Inspect two dataframe columns, shift their values so that corresponding values (e.g. name and domain) are located on the same row. Inserts empty cell or deletes filled cell where necessary.

Parameters

Parameter	Type	Description
Dataframe	Dataframe entry	First dataframe variable rectangle.
Mode	Combobox option	Choose whether rows that do not match should be removed or kept with the other column being shifted and inserted with nan
Reference column	Combobox option	Choose the first column for comparison
Incomplete column	Combobox option	Choose the second column for comparison
New variable	String entry	A name for the new Dataframe variable.

KNN Imputation

Description

Apply numeric KNN Imputation on selected column.

Parameters

Parameter	Type	Description
Dataframe	Dataframe entry	Dataframe variable rectangle.
Column	Comboentry	Choose in which column values should be imputed.
New variable	String entry	A name for the new Dataframe variable.

Imputation

Description

Apply numeric or categorical imputation on selected column.

Parameters

Parameter	Type	Description
Dataframe	Dataframe entry	Dataframe variable rectangle.
Imputed Column	Comboentry	Choose in which columns values should be imputed.
Impute choice	Comboentry	Choose how the values should be generated.

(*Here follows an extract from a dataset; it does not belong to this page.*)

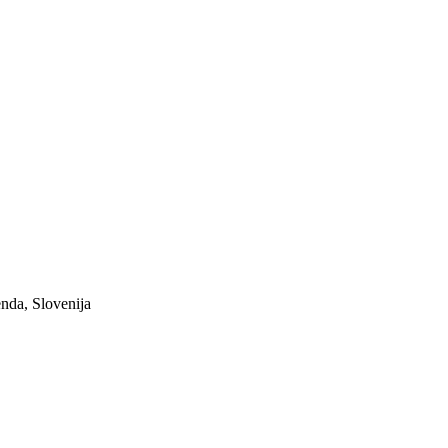
nda, Slovenija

Either choose function (or zero) from combobox, or write value in entry.
New variable	String entry	A name for the new Dataframe variable.

Concatenate

Description

Concatenates values in the two selected dataframes into a new one.

Parameters

Common parameter
Parameter	Type	Description
Dataframe (2x)	Dataframe entry	Dataframe variable rectangle.
Append	Combobox option	Choose whether rows or columns should be appended
Join	Combobox option	Choose whether join executed should be inner or outer
New variable	String entry	A name for the new Dataframe variable.

Join Dataframes

Description

Joins two dataframes on (possibly muptiple) columns.

Parameters

Common parameter
Parameter	Type	Description
Dataframe (2x)	Dataframe entry	Dataframe variable rectangle.
On columns	Combobox option	Choose columns on which join should be executed
How	Combobox option	Choose join mode - left, right, outer, inner, cross
New variable	String entry	A name for the new Dataframe variable.

Apply Mapping

Aggregate Groups

Description

Group (not required) data and execute numerical and/or categorical aggregations on given column(s)

Parameters

Common parameter
Parameter	Type	Description
Dataframe	Dataframe entry	Dataframe variable rectangle.
Columns to Group by	Combobox option	Choose columns on which group by should be executed
Columns to Aggregate	Combobox option	Choose columns on which group by should be executed
Numeric aggregations	Combobox option	Choose numerical aggregations that should be executed on numerical columns - sum, mean, median, max, min, count, mode**
Categorical aggregations	Combobox option	Choose categorical aggregations that should be executed on categorical columns - mode
New variable	String entry	A name for the new Dataframe variable.